## TO DO
1. Answer these from the game design excerpt:
(a) What three terms does the excerpt list for GNS theory?
(b) Which game is given as one where a gamist change would be fine?
(c) Where do compromises to gamism mostly arrive in Combat Mission?
2. Reproduce the game design excerpt word for word, everything from "I find GNS theory" down to "in something simulationist.".
3. Carry the excerpt on Combat Mission and game design forward from its final sentence.

## EXCERPT TO READ
##############################

I find GNS theory to be a useful (albeit flawed) tool to talk about game design - gamism, narrativism and simulationism, and defining games by their intent.

A simulationist game, which Combat Mission is, has to prioritise the model above all, then fit things around the model. It would be anathema to the concept to, for example, increase the penetration of the 75mm Sherman because they're having a hard time getting through the front of a Panther - this kind of gamist change would be fine in something like World of Tanks, or something similarly arcadey, but not in something simulationist.

Now, things are on a spectrum, so nothing is purely one or the other, but the CM model is simulationist by intent. Compromises to gamism therefore mostly do not arrive from compromising the model, but instead in scenario and campaign design - selecting or crafting scenarios to demonstrate a tactical problem, a historical action or a conceptual point.

##############################

## MATERIAL PROVIDED
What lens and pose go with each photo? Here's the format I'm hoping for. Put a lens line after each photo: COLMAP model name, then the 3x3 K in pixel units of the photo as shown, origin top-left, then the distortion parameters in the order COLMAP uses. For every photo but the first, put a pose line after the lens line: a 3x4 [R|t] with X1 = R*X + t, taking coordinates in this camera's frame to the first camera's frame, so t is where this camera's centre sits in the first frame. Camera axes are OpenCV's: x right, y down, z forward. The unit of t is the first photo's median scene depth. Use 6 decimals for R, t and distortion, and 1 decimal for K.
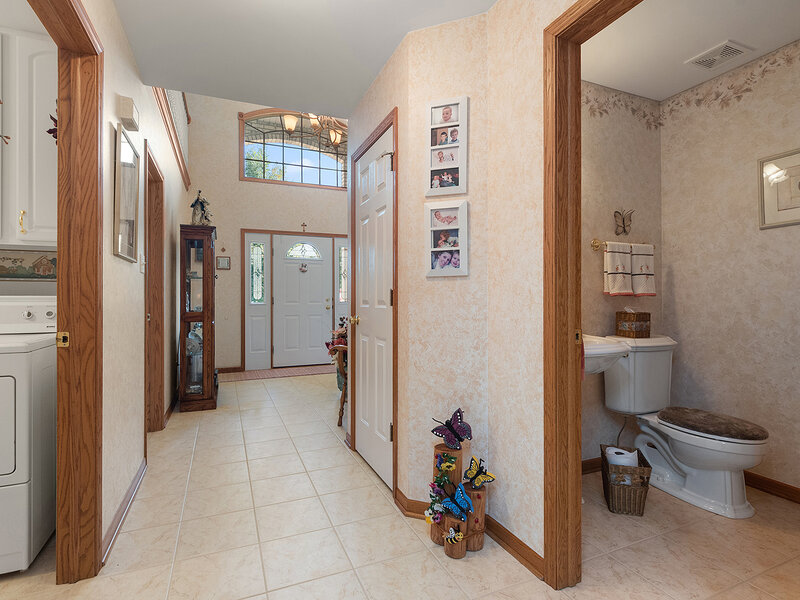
lens RADIAL K [[410.0, 0, 399.5], [0, 410.0, 298.9], [0, 0, 1]] dist [-0.005134, -0.001685]
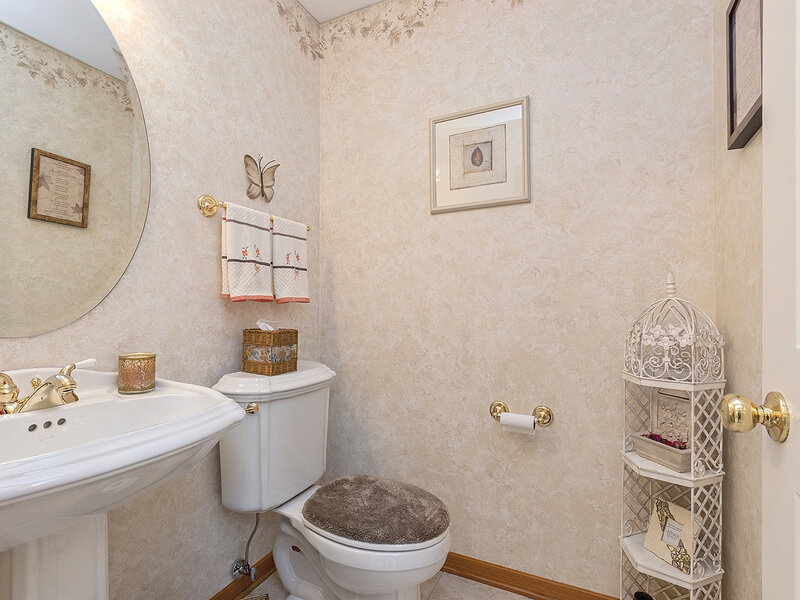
lens RADIAL K [[401.3, 0, 398.1], [0, 401.3, 299.0], [0, 0, 1]] dist [-0.000903, -0.000612]
pose [[0.752486, 0.016642, 0.658398, 0.325602], [-0.003857, 0.999775, -0.020863, 0.000419], [-0.658597, 0.013159, 0.752381, 0.443570]]
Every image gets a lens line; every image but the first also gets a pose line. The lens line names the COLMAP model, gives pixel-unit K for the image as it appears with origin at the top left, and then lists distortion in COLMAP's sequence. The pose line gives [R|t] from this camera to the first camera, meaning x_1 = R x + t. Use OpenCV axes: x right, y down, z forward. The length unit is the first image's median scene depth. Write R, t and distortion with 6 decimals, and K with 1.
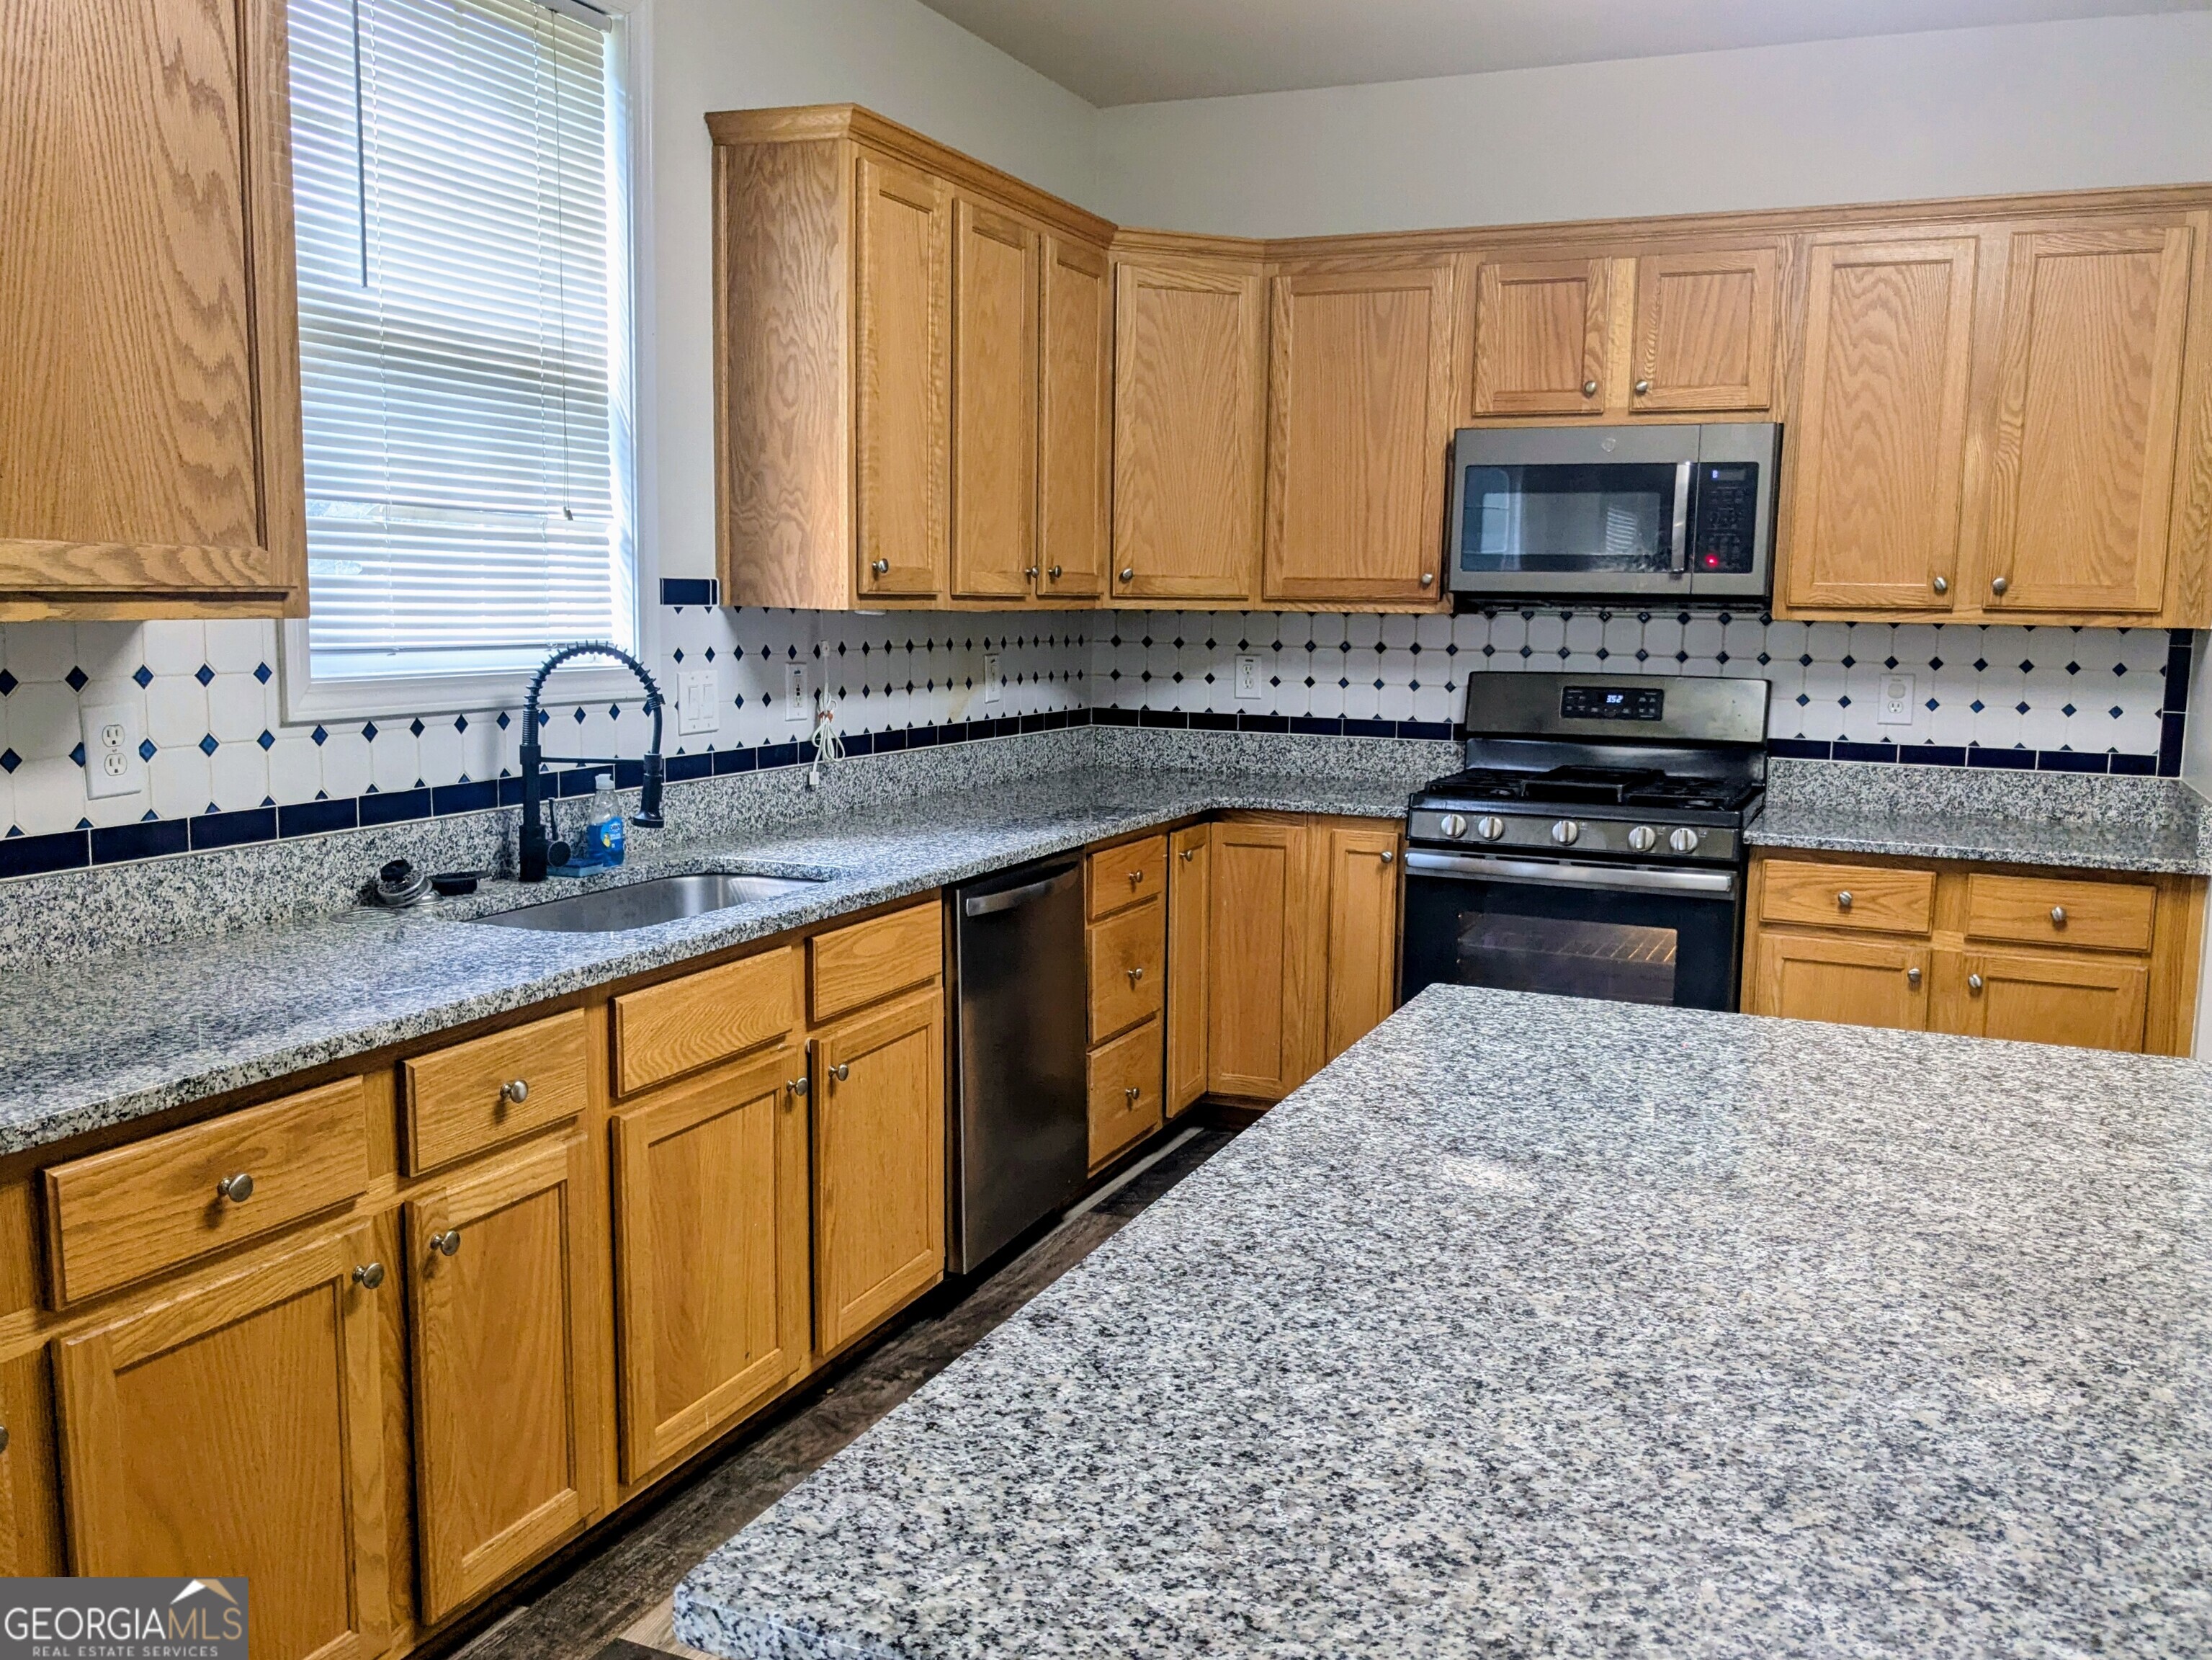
lens RADIAL K [[1835.5, 0, 1106.0], [0, 1835.5, 830.0], [0, 0, 1]] dist [0.051953, -0.106447]
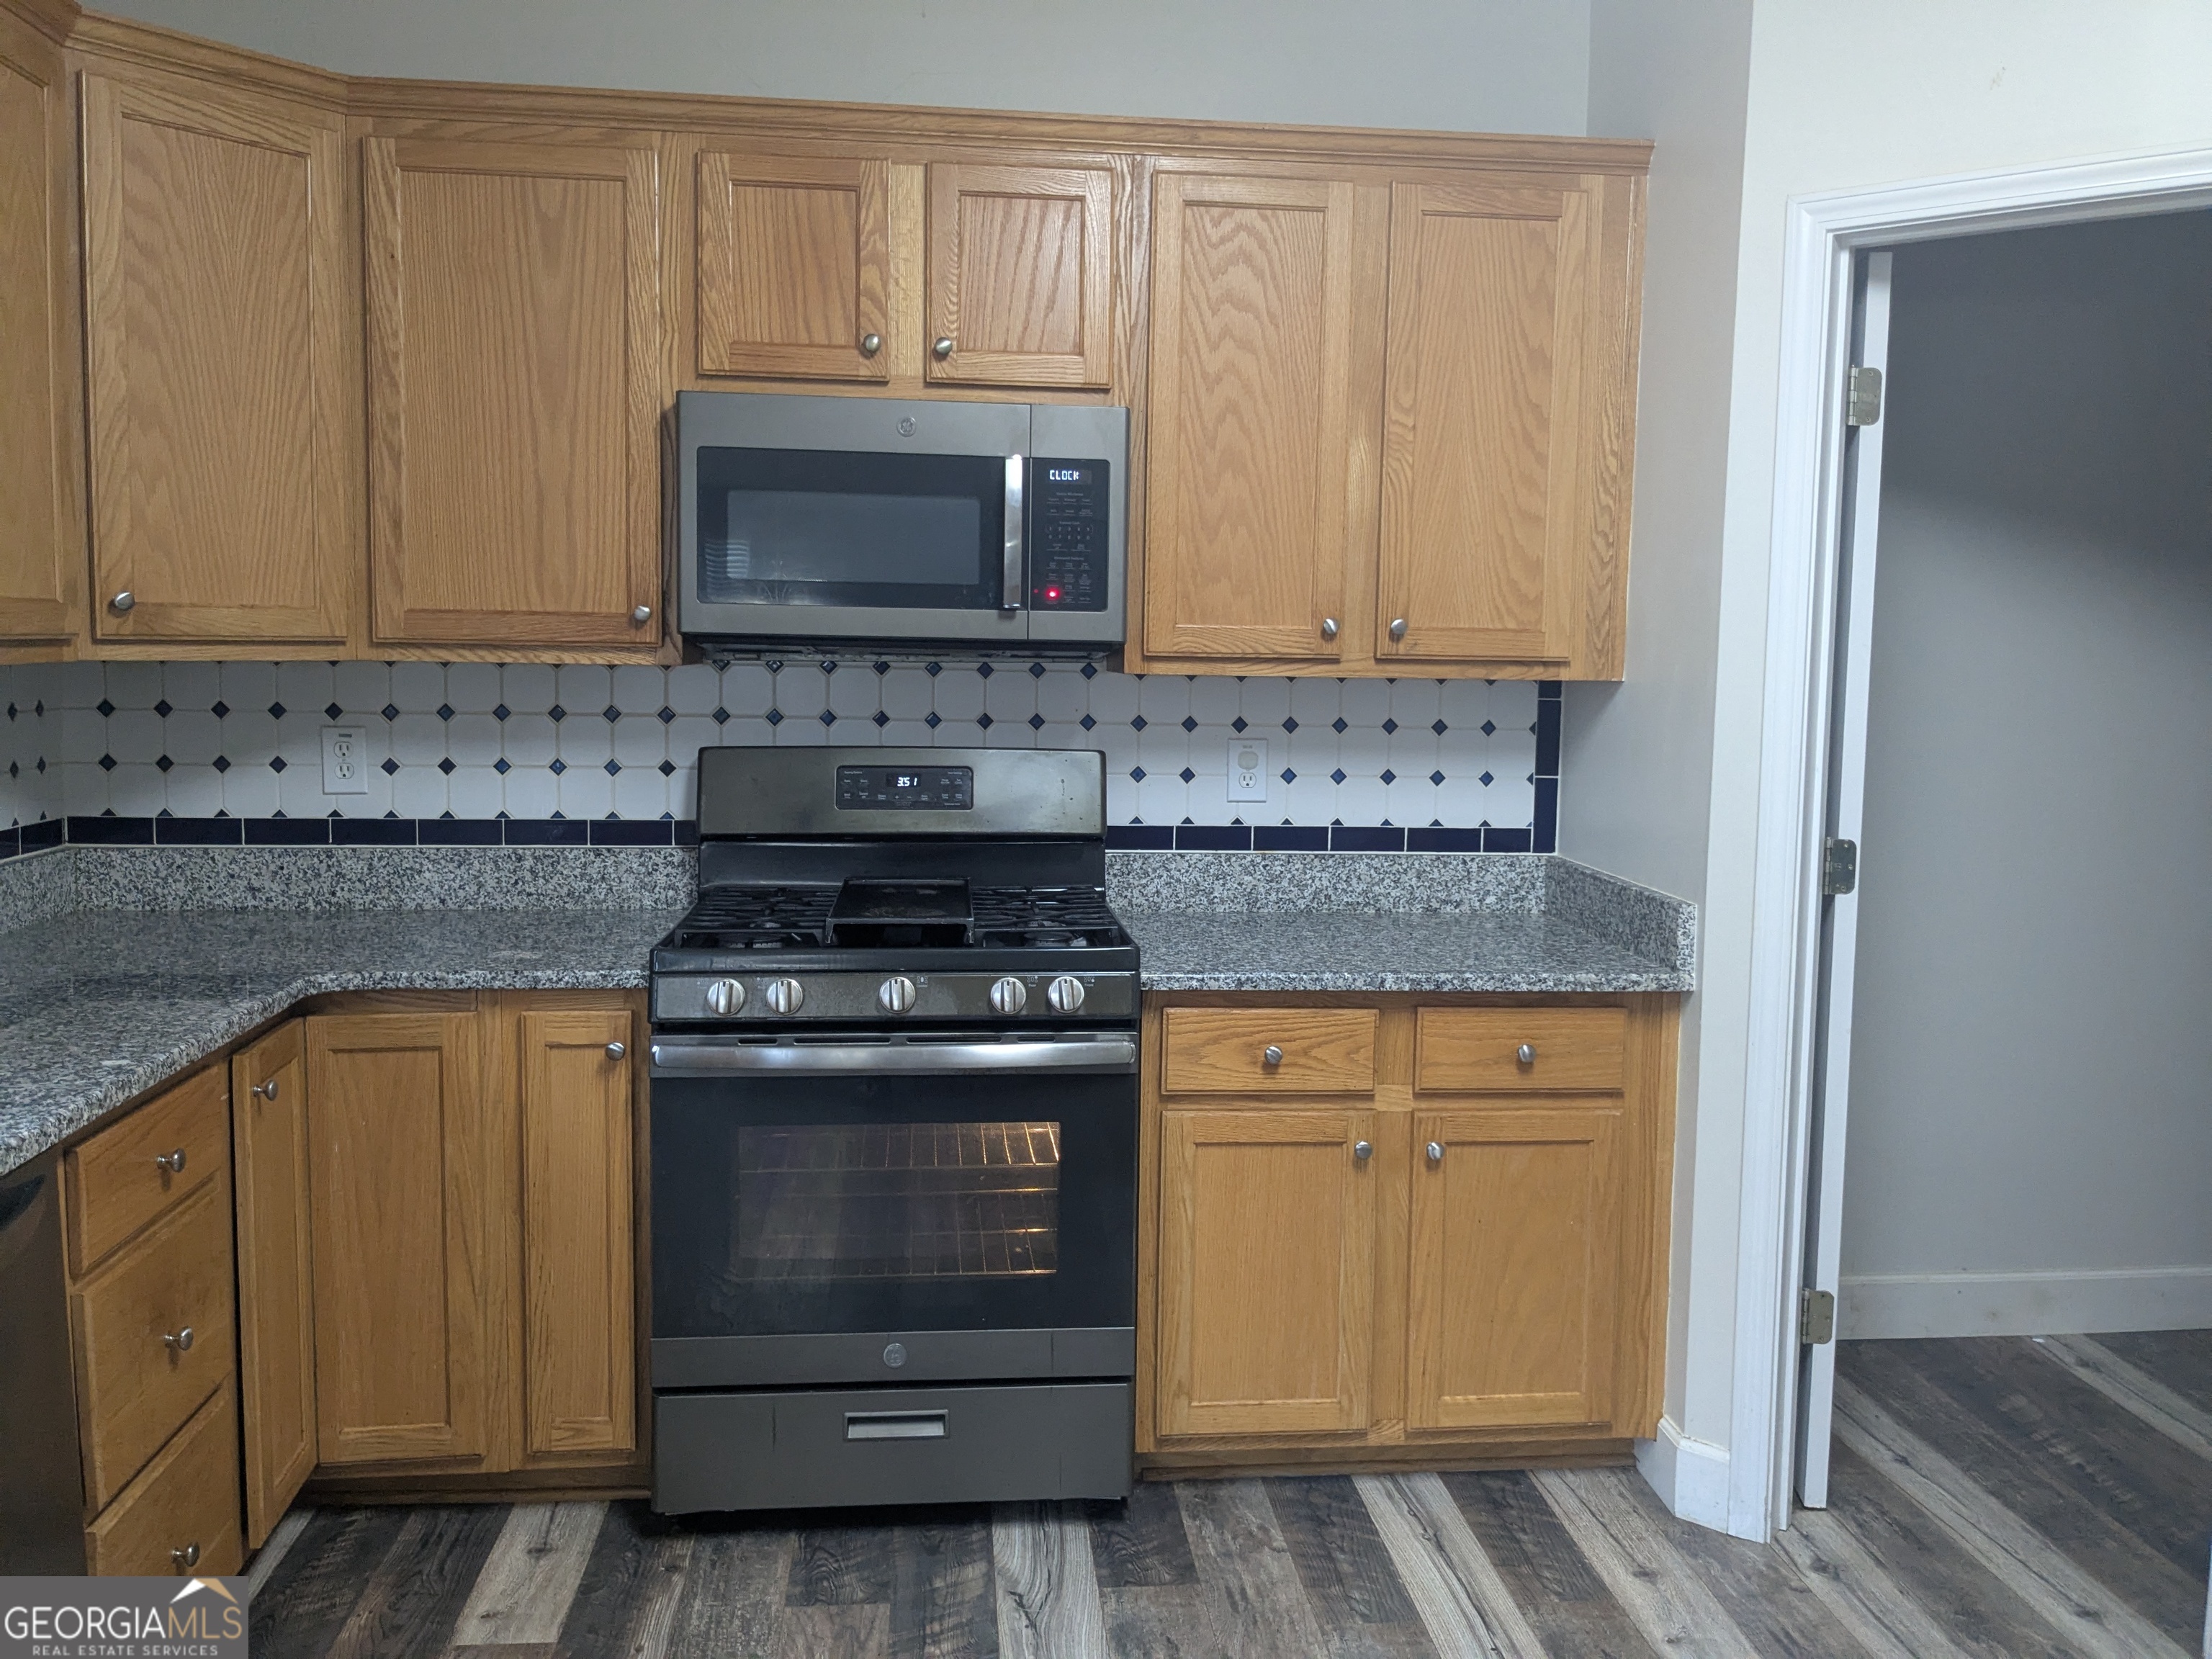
lens RADIAL K [[1781.5, 0, 1118.9], [0, 1781.5, 785.9], [0, 0, 1]] dist [0.051097, -0.089984]
pose [[0.868248, -0.042277, 0.494327, 0.002134], [0.060031, 0.997994, -0.020088, -0.053329], [-0.492486, 0.047116, 0.869044, 0.371911]]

##############################

## EXPECTED OUTPUTS
1.
(a) Gamism, narrativism and simulationism.
(b) World of Tanks.
(c) In scenario and campaign design.

2.
I find GNS theory to be a useful (albeit flawed) tool to talk about game design - gamism, narrativism and simulationism, and defining games by their intent.

A simulationist game, which Combat Mission is, has to prioritise the model above all, then fit things around the model. It would be anathema to the concept to, for example, increase the penetration of the 75mm Sherman because they're having a hard time getting through the front of a Panther - this kind of gamist change would be fine in something like World of Tanks, or something similarly arcadey, but not in something simulationist.

3.
The point on Soviet doctrine was a "this is how this equipment is supposed to be used, and therefore why this deficiency doesn't need to matter". Soviet equipment is typically pragmatically designed, and typically very good, if it's being used for the specific task it's intended for. Outside of that context, it starts to look a lot worse - if you use a Soviet equipment like American equipment, you're going to be frustrated. A BMP is not a Bradley, they are two different vehicles with very different capabilities, use-cases and effects.

This mentality is due to a number of things, but primarily it's down to pushing command and control decisions centrally, rather than distributing them - it means one can manage a large army, including a large number of conscripts, and train them well in specific and narrow fields. The contrast is that the US method was to push down combined arms and C2 to the lowest levels possible.

So, no, I don't think that Battlefront has a pro-US agenda, and I believe that your constant declarations that they do are wholly without evidence or reason. The point of this response is that you've taken something I've said as being in support of this ideological position, which it most definitely is not.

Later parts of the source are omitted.